[[ EXERCISE PASSAGE open ]]

In the video, a journalist asks Mr. Poilievre about his populist approach, but each time he tries to get a foothold on the question, Mr. Poilievre sails in with a cross-check: What does populism mean? Who says I’m taking a page out of Donald Trump’s book? And which page, anyway?

He does all of this while eating an apple like a theatrically bored horse, just in case there was any doubt about his contempt for the person he’s talking to.

The Daily Mail’s headline was typical of right-leaning glee, describing how Mr. Poilievre “calmly tears apart reporter.” Many outlets and people who lapped it up described the journalist in the clip – Don Urquhart, editor of the Times Chronicle in British Columbia wine country – as a “lefty” or “woke.”

I found another instance of Mr. Poilievre attempting to dismantle a journalist. Here is that exchange, lightly edited for length:

Reporter: Are you at all worried about a sorcerer’s apprentice effect? There’s a lot of anger in society right now, and if you say things that certain people like or it excites them, what if you can’t control how they react? What if you mobilize people and something ugly happens that you would never have wanted?

Poilievre: No. Because I have not said anything that would provoke something like that. And by the way, the guy who has done more to provoke division and stoke anger across this country is Justin Trudeau.

[[ EXERCISE PASSAGE closed ]]
[[ MATERIAL SUPPLIED open ]]

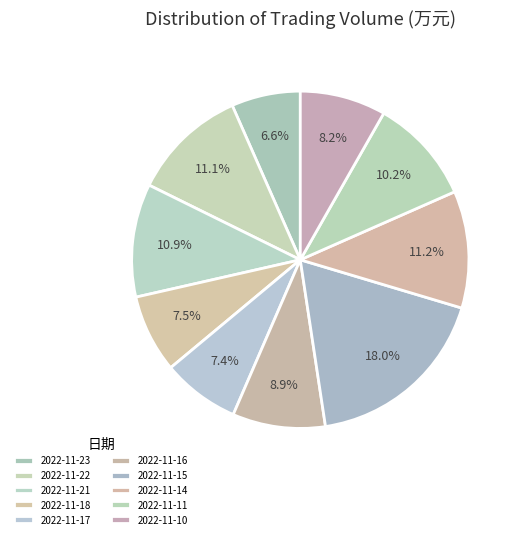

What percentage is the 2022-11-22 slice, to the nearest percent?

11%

[[ MATERIAL SUPPLIED closed ]]
[[ MATERIAL SUPPLIED open ]]

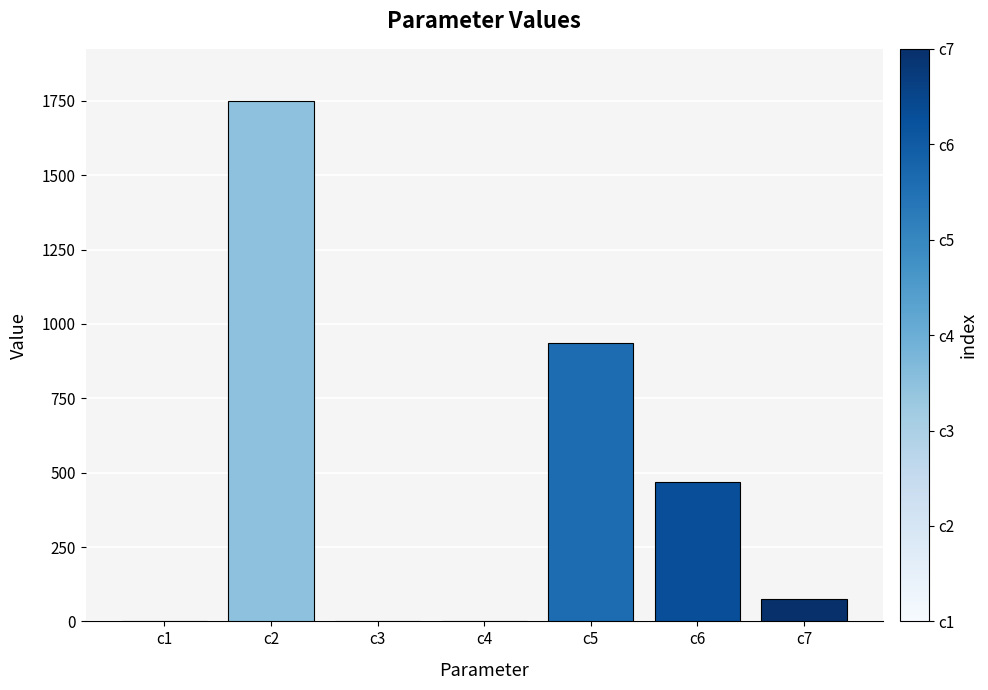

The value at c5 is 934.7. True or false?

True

[[ MATERIAL SUPPLIED closed ]]

◆ REQUIREMENT: In the passage about Mr. Poilievre, which newspaper is Don Urquhart the editor of? Rely only on the passage about Mr. Poilievre.

◆ EXERCISE RESPONSE: He is the editor of the Times Chronicle in British Columbia wine country.